**What you need to do:** Below is a listing; repeat exactly the lines from the one containing "ROE, 2018-09-30: -0.644 -> -0.879" to the one containing "ROE, 2020-03-31: none -> -0.36", both included.

**Information given:**
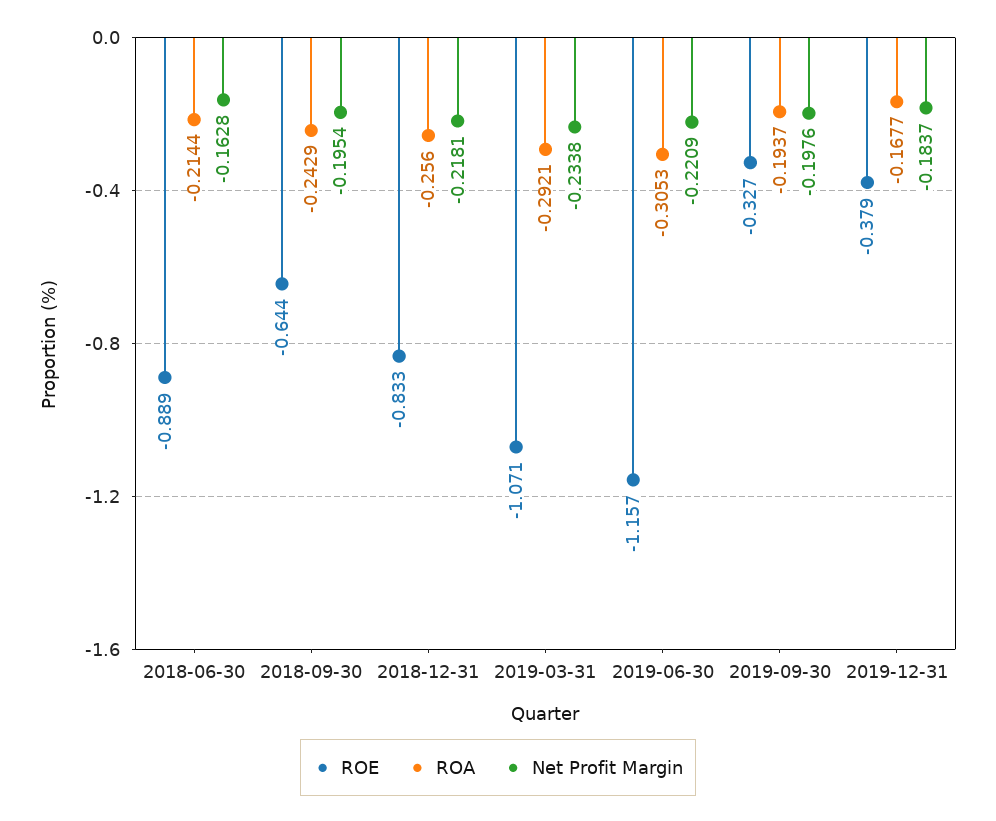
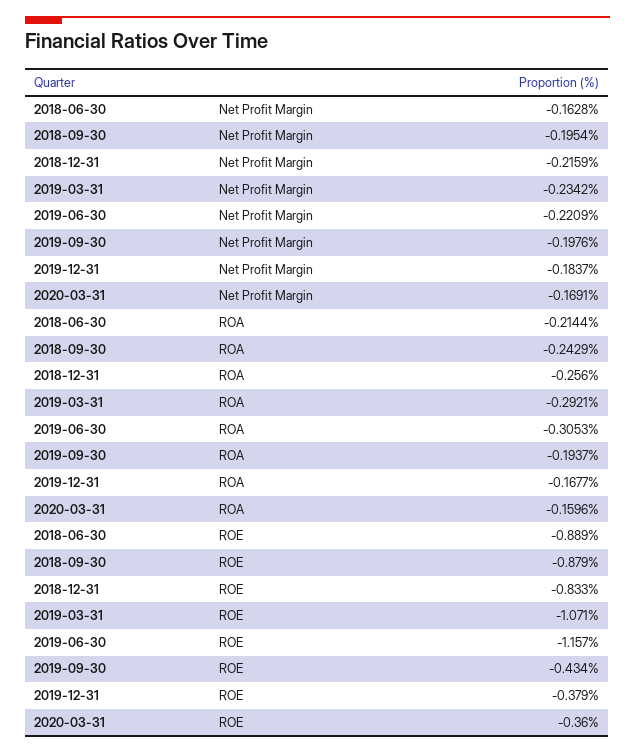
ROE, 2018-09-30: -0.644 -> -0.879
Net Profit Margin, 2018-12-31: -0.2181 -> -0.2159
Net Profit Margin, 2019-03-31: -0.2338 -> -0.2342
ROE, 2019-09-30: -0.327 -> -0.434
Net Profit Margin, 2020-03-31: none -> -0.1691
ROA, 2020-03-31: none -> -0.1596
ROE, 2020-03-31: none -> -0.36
---
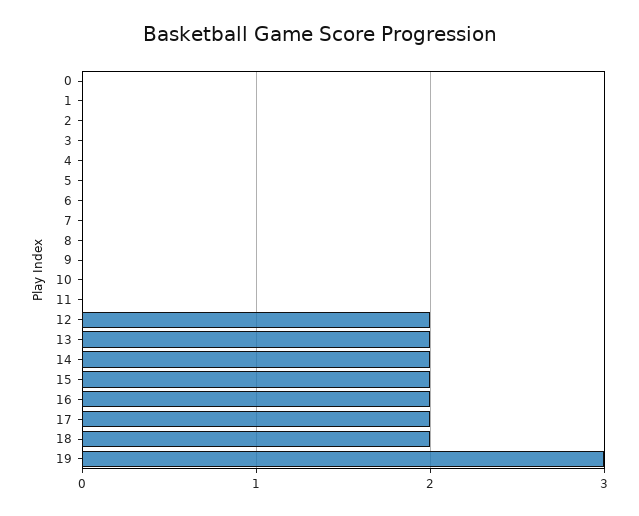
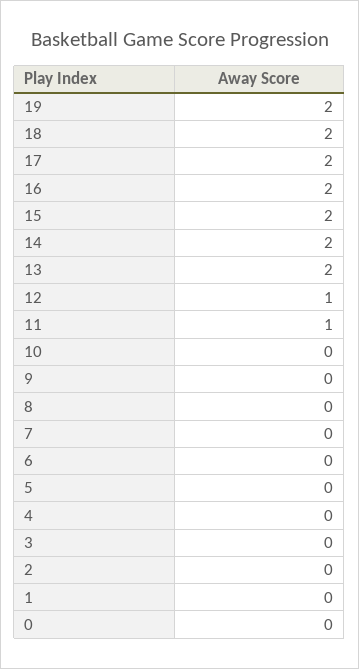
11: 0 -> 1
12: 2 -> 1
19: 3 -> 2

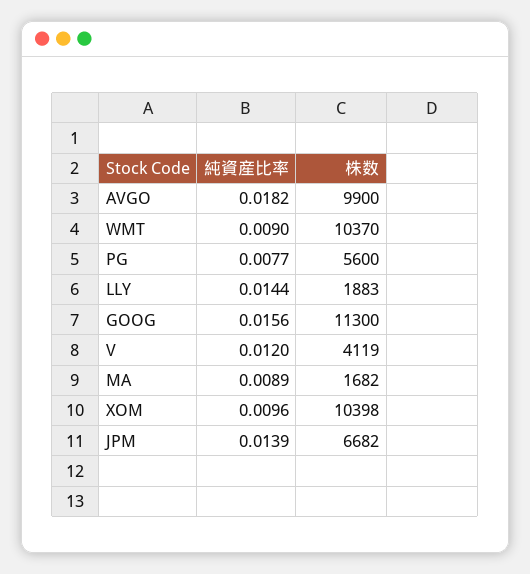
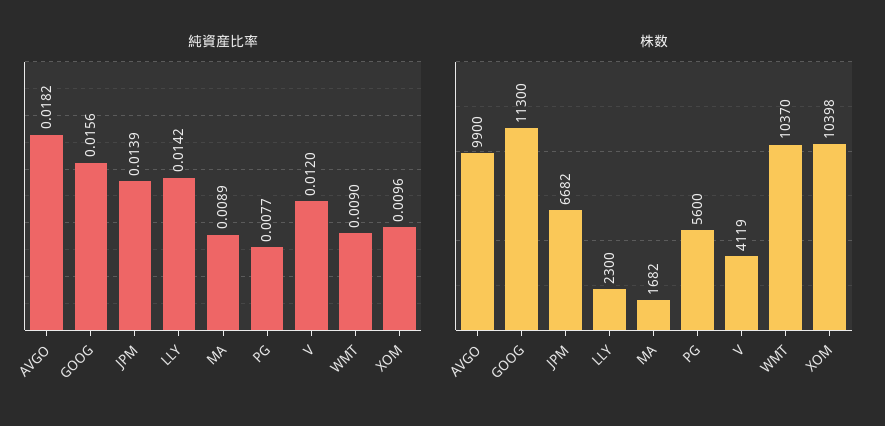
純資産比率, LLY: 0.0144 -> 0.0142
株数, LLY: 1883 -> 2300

**Answer section:**
ROE, 2018-09-30: -0.644 -> -0.879
Net Profit Margin, 2018-12-31: -0.2181 -> -0.2159
Net Profit Margin, 2019-03-31: -0.2338 -> -0.2342
ROE, 2019-09-30: -0.327 -> -0.434
Net Profit Margin, 2020-03-31: none -> -0.1691
ROA, 2020-03-31: none -> -0.1596
ROE, 2020-03-31: none -> -0.36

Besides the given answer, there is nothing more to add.